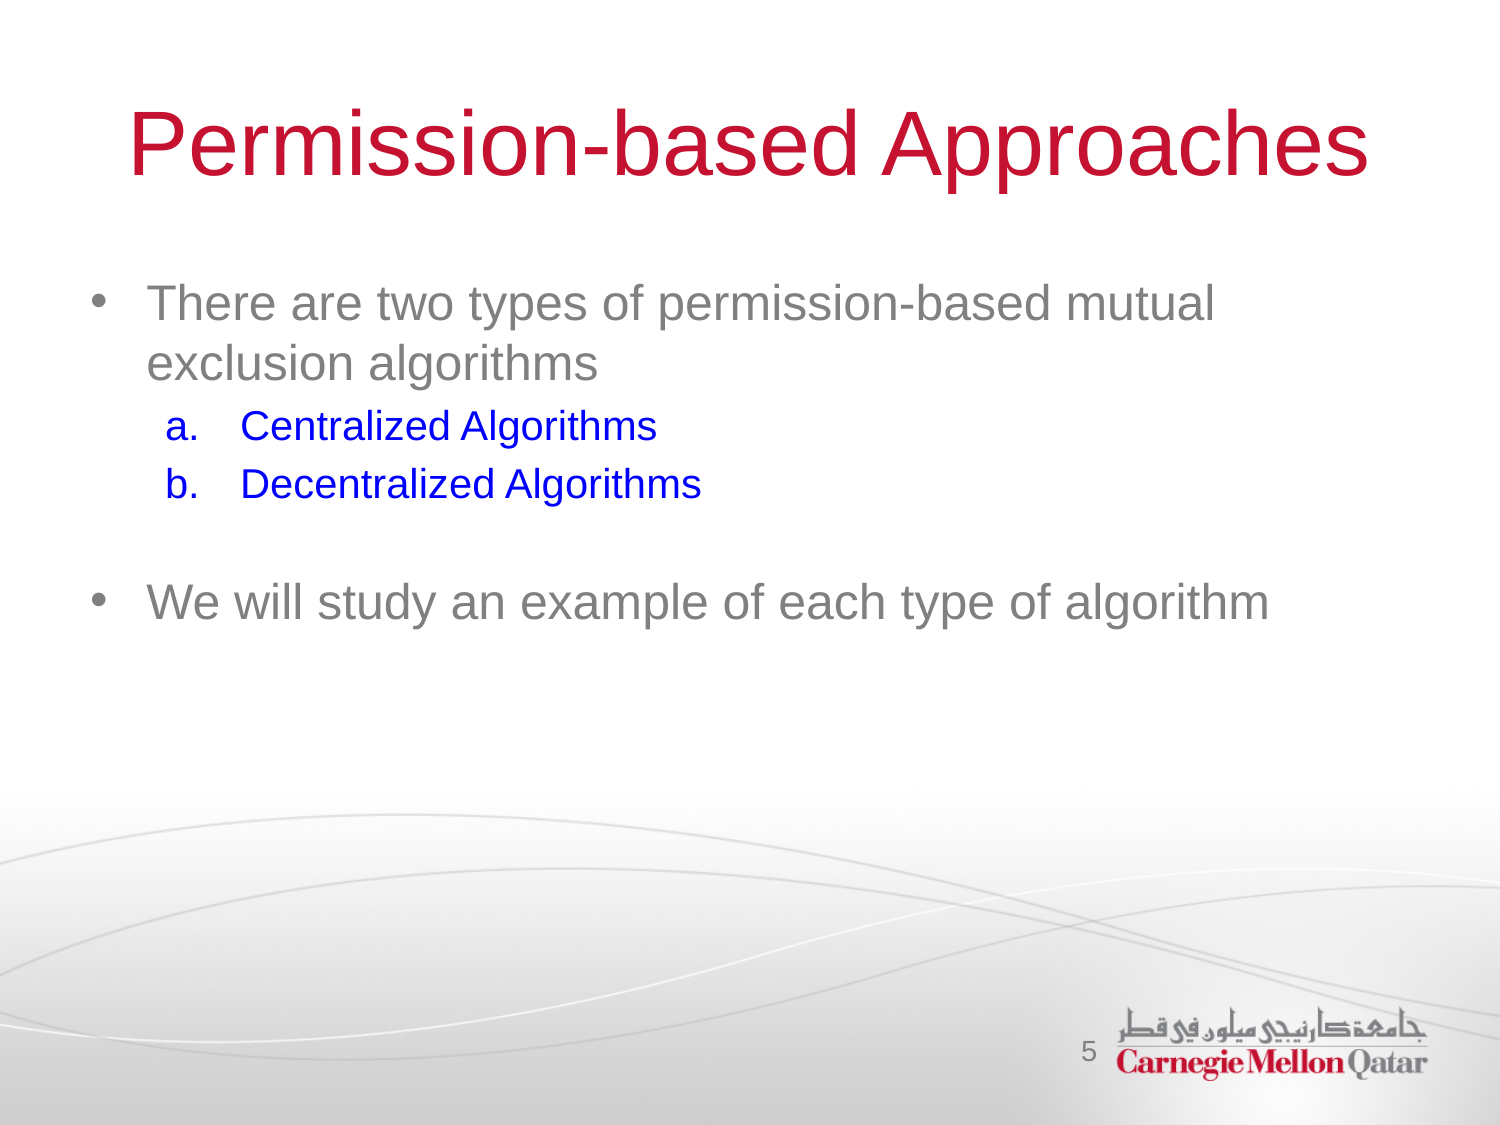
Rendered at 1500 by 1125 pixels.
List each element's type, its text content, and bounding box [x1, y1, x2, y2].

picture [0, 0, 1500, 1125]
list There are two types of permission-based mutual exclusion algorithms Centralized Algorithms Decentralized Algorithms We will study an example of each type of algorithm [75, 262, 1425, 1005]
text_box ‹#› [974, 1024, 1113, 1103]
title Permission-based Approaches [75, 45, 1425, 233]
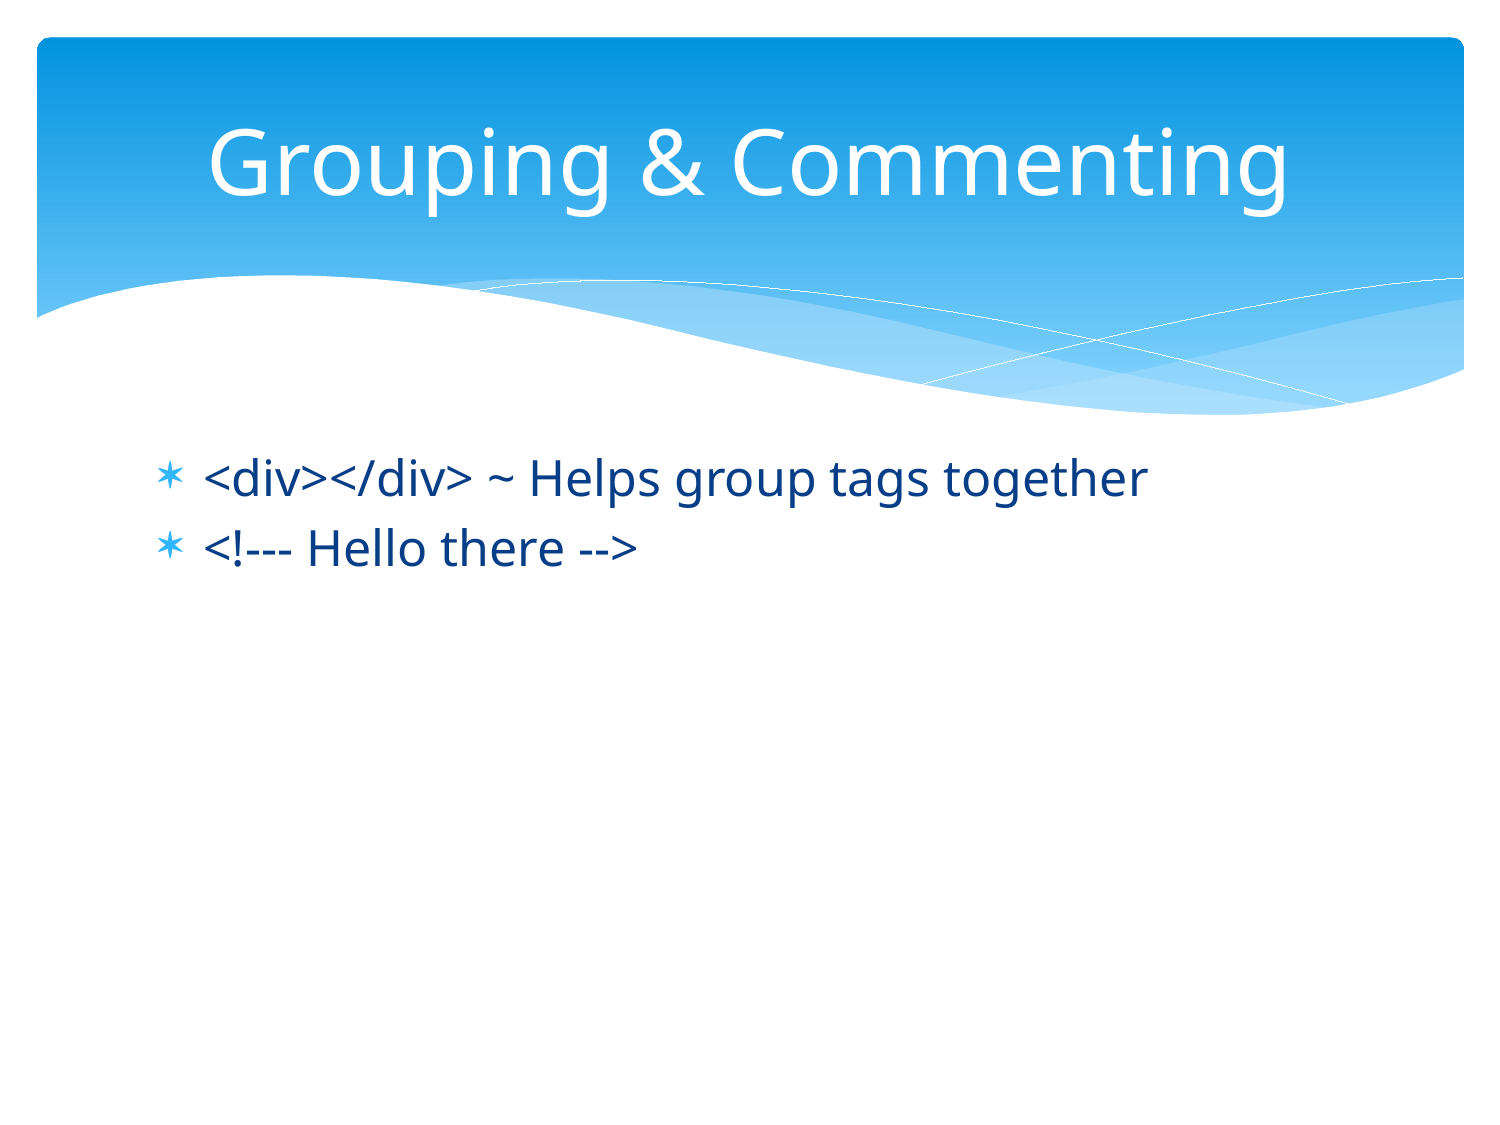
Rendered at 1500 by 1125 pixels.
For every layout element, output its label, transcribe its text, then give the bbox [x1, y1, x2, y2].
§ §
**Activity**
The listing above must be restated word for word. Its pictures are to be left out.

**Reply to the task**
Rendered at 1500 by 1125 pixels.
List each element's type, its text content, and bounding box [x1, y1, x2, y2].

picture [0, 0, 1500, 1125]
list There are two types of permission-based mutual exclusion algorithms Centralized Algorithms Decentralized Algorithms We will study an example of each type of algorithm [75, 262, 1425, 1005]
text_box ‹#› [974, 1024, 1113, 1103]
title Permission-based Approaches [75, 45, 1425, 233]
Rendered at 1500 by 1125 pixels.
For every layout element, output its label, transcribe its text, then give the bbox [x1, y1, x2, y2].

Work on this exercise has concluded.